Jesse Zesseu
- Zesseu in 2026

Personal information
- Full name: Jesse Tankwa Zesseu
- Nationality: Canadian
- Born: June 27, 1999 (age 27)
- Home town: Etobicoke, Ontario, Canada
- Height: 183 cm (6 ft 0 in)
- Weight: 180 lb (82 kg)

Sport
- Country: Canada
- Sport: Para athletics
- Disability class: F37
- Events: Discus throw, Long jump
- Club: Royal City Athletics Club
- Coached by: Paul Galas

Medal record
Men's para athletics
Representing Canada
Paralympic Games
| Silver medal – second place | 2024 Paris | Discus throw F37 |
Parapan American Games
| Silver medal – second place | 2023 Santiago | Discus throw F37 |
| Bronze medal – third place | 2023 Santiago | Long jump T37/38 |

= Jesse Zesseu =

Canadian para athletics competitor (born 1999)

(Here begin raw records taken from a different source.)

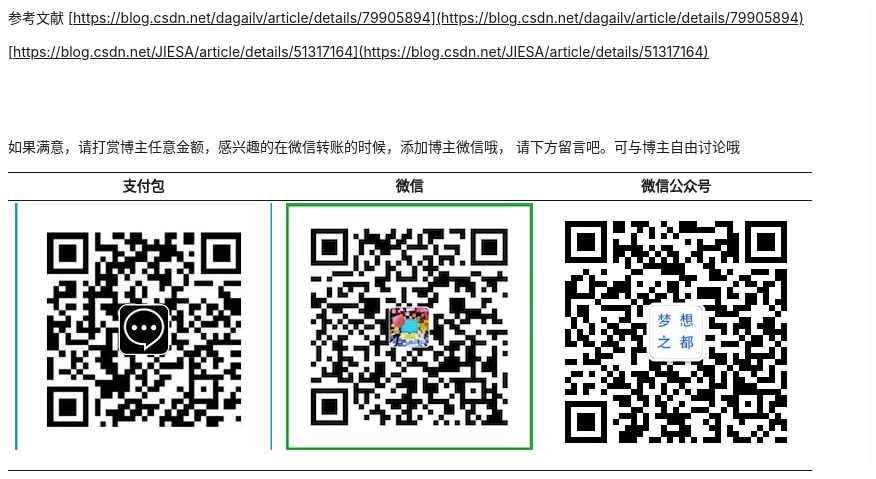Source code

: 




参考文献
[https://blog.csdn.net/dagailv/article/details/79905894](https://blog.csdn.net/dagailv/article/details/79905894)


[https://blog.csdn.net/JIESA/article/details/51317164](https://blog.csdn.net/JIESA/article/details/51317164)



<br/><br/><br/>
如果满意，请打赏博主任意金额，感兴趣的在微信转账的时候，添加博主微信哦， 请下方留言吧。可与博主自由讨论哦

|支付包 | 微信|微信公众号|
|:-------:|:-------:|:------:|
|![支付宝](https://raw.githubusercontent.com/HealerJean/HealerJean.github.io/master/assets/img/tctip/alpay.jpg) | ![微信](https://raw.githubusercontent.com/HealerJean/HealerJean.github.io/master/assets/img/tctip/weixin.jpg)|![微信公众号](https://raw.githubusercontent.com/HealerJean/HealerJean.github.io/master/assets/img/my/qrcode_for_gh_a23c07a2da9e_258.jpg)|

Jesse Zesseu (born June 27, 1999) is a Canadian para-athlete specializing in discus throw and long jump.

==Early life==
Zesseu attended Bishop Allen Academy and then earned a Bachelor of Arts degree in political science from the University of Guelph.

==Career==
Zesseu competed at the 2023 World Para Athletics Championships in the discus throw and long jump T37 events.

Zesseu represented Canada at the 2024 Summer Paralympics and won a silver medal in the discus throw F37 event.